WHAT IS NEEDED
Please copy out word for word the items below, starting at the line that contains "Item 11 - Thermometer." and ending at the line that contains "90947.03,ft³", with both of those lines included. Leave the pictures out of your copy.

DATASET EXCERPTS
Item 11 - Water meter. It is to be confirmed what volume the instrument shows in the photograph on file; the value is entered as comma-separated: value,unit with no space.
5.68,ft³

* * *

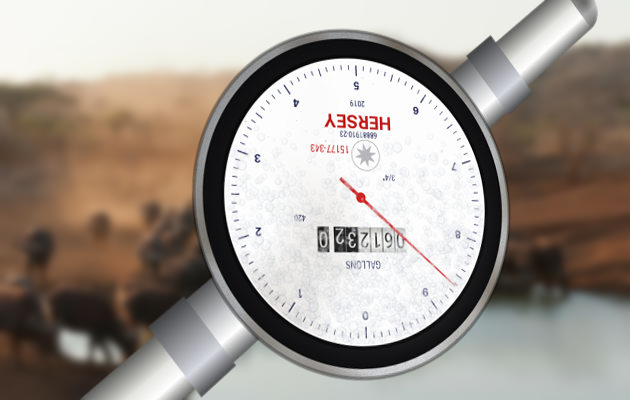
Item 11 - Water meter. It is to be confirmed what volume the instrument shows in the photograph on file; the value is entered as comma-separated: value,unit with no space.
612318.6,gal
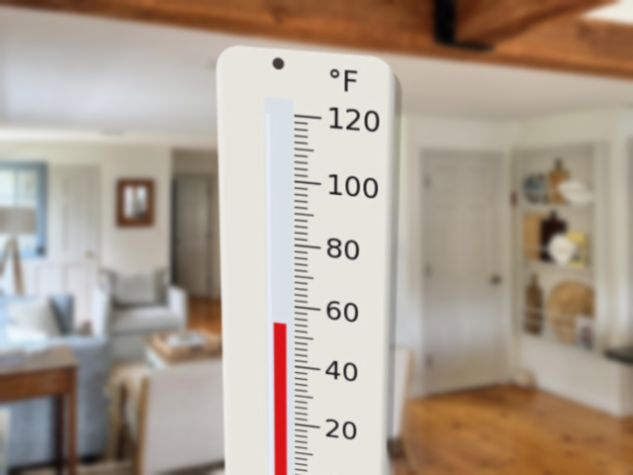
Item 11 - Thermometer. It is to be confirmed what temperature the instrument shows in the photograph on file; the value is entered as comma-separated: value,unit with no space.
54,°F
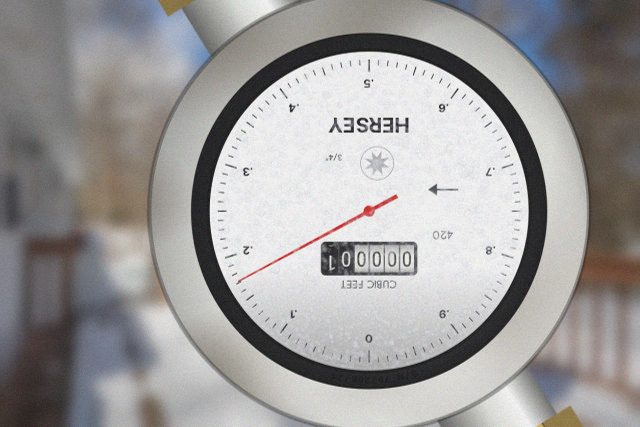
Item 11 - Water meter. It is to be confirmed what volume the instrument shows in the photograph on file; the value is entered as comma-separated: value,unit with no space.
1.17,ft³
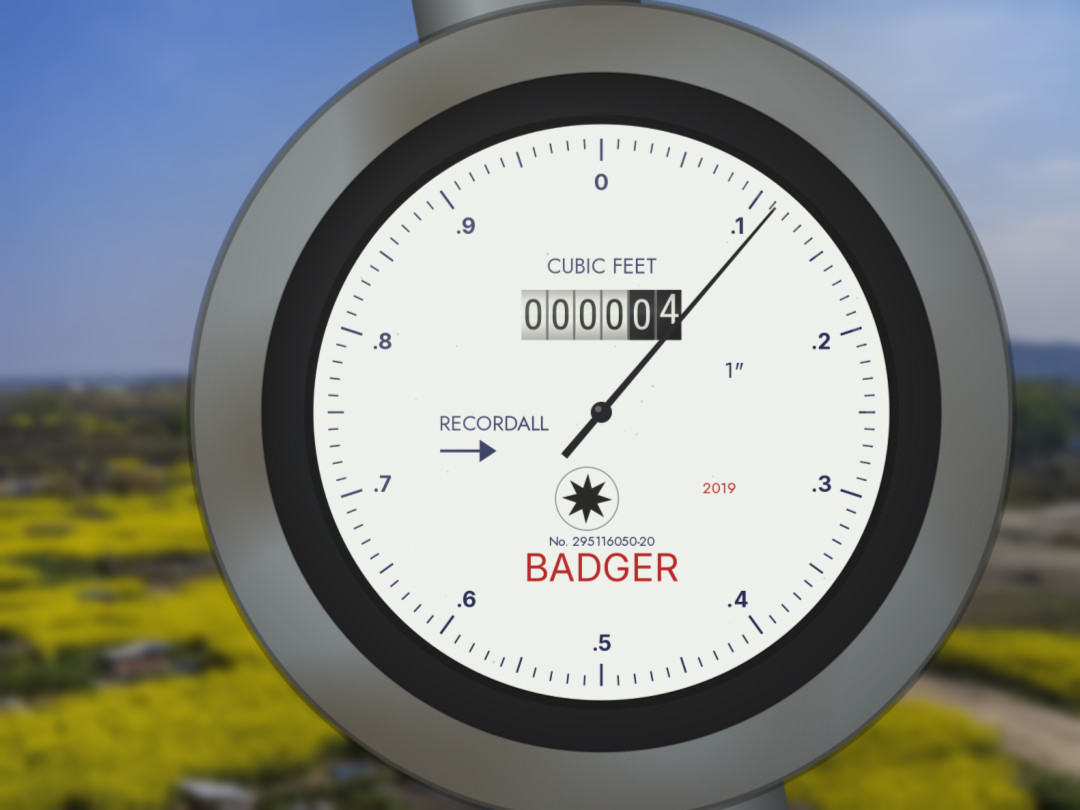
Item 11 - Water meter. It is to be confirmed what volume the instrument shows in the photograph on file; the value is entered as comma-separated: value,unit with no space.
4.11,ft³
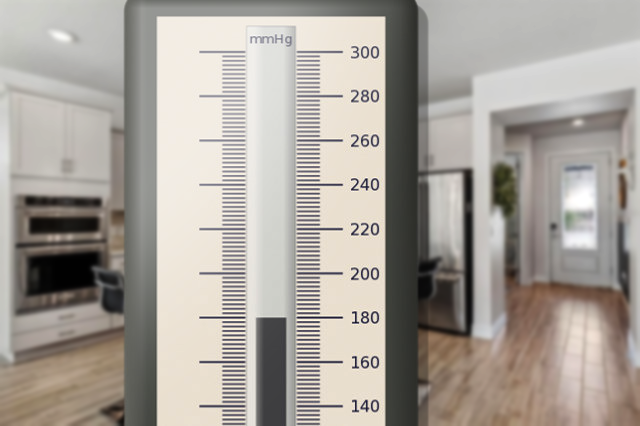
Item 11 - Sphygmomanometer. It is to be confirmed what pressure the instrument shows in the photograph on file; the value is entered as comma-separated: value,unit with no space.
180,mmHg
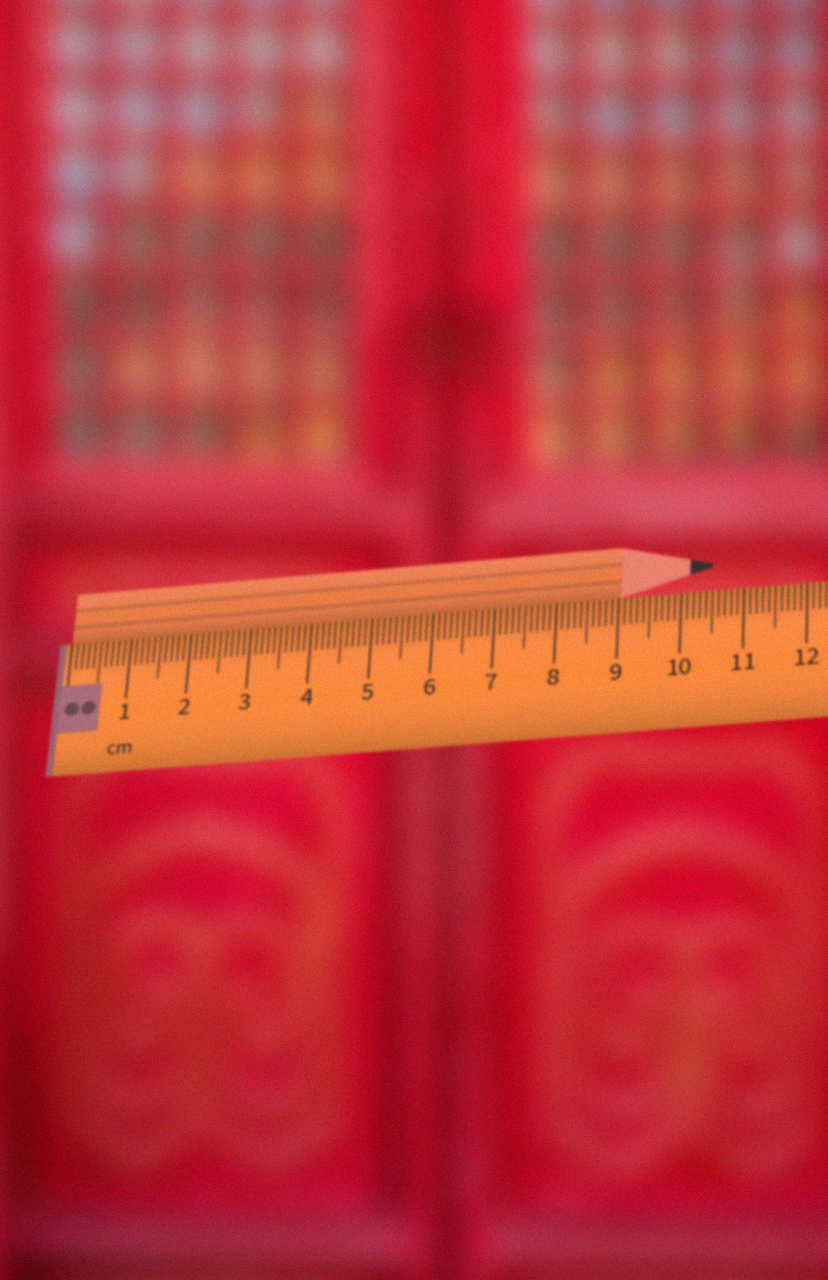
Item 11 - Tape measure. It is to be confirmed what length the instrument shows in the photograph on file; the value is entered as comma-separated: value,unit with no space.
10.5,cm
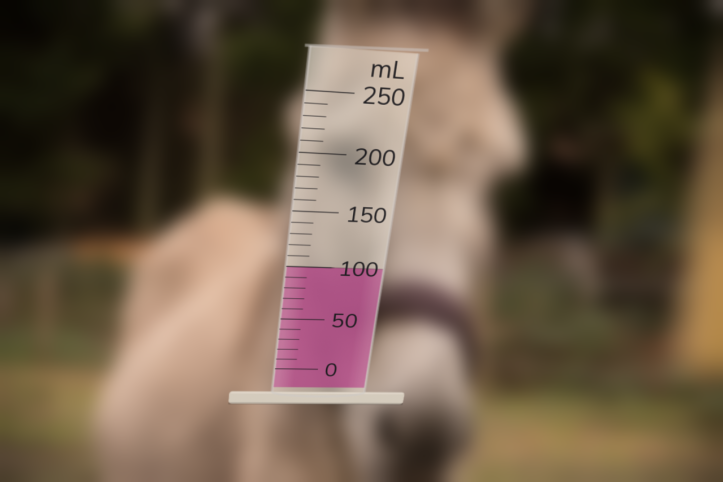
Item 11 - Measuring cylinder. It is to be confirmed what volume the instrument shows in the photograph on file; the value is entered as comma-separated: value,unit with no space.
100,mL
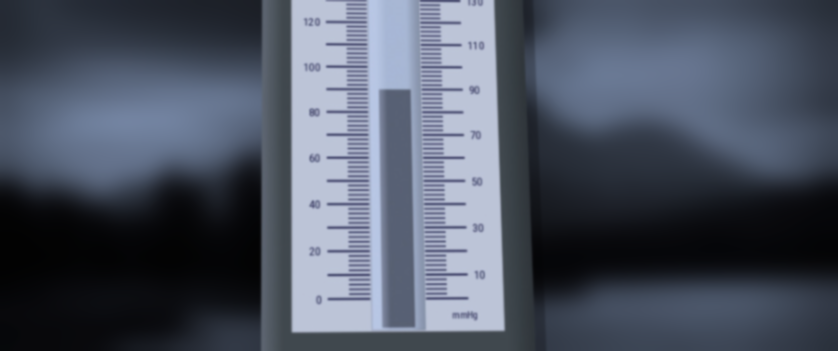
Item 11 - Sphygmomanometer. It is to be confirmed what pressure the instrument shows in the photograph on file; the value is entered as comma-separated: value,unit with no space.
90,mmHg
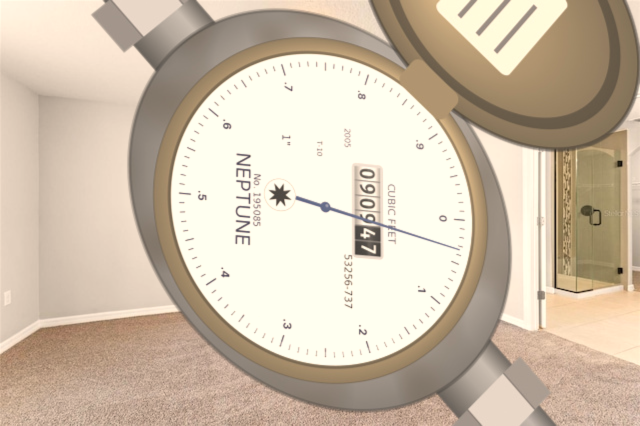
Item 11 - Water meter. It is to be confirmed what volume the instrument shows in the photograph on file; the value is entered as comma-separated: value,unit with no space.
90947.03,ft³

TASK ANSWER
Item 11 - Thermometer. It is to be confirmed what temperature the instrument shows in the photograph on file; the value is entered as comma-separated: value,unit with no space.
54,°F
Item 11 - Water meter. It is to be confirmed what volume the instrument shows in the photograph on file; the value is entered as comma-separated: value,unit with no space.
1.17,ft³
Item 11 - Water meter. It is to be confirmed what volume the instrument shows in the photograph on file; the value is entered as comma-separated: value,unit with no space.
4.11,ft³
Item 11 - Sphygmomanometer. It is to be confirmed what pressure the instrument shows in the photograph on file; the value is entered as comma-separated: value,unit with no space.
180,mmHg
Item 11 - Tape measure. It is to be confirmed what length the instrument shows in the photograph on file; the value is entered as comma-separated: value,unit with no space.
10.5,cm
Item 11 - Measuring cylinder. It is to be confirmed what volume the instrument shows in the photograph on file; the value is entered as comma-separated: value,unit with no space.
100,mL
Item 11 - Sphygmomanometer. It is to be confirmed what pressure the instrument shows in the photograph on file; the value is entered as comma-separated: value,unit with no space.
90,mmHg
Item 11 - Water meter. It is to be confirmed what volume the instrument shows in the photograph on file; the value is entered as comma-separated: value,unit with no space.
90947.03,ft³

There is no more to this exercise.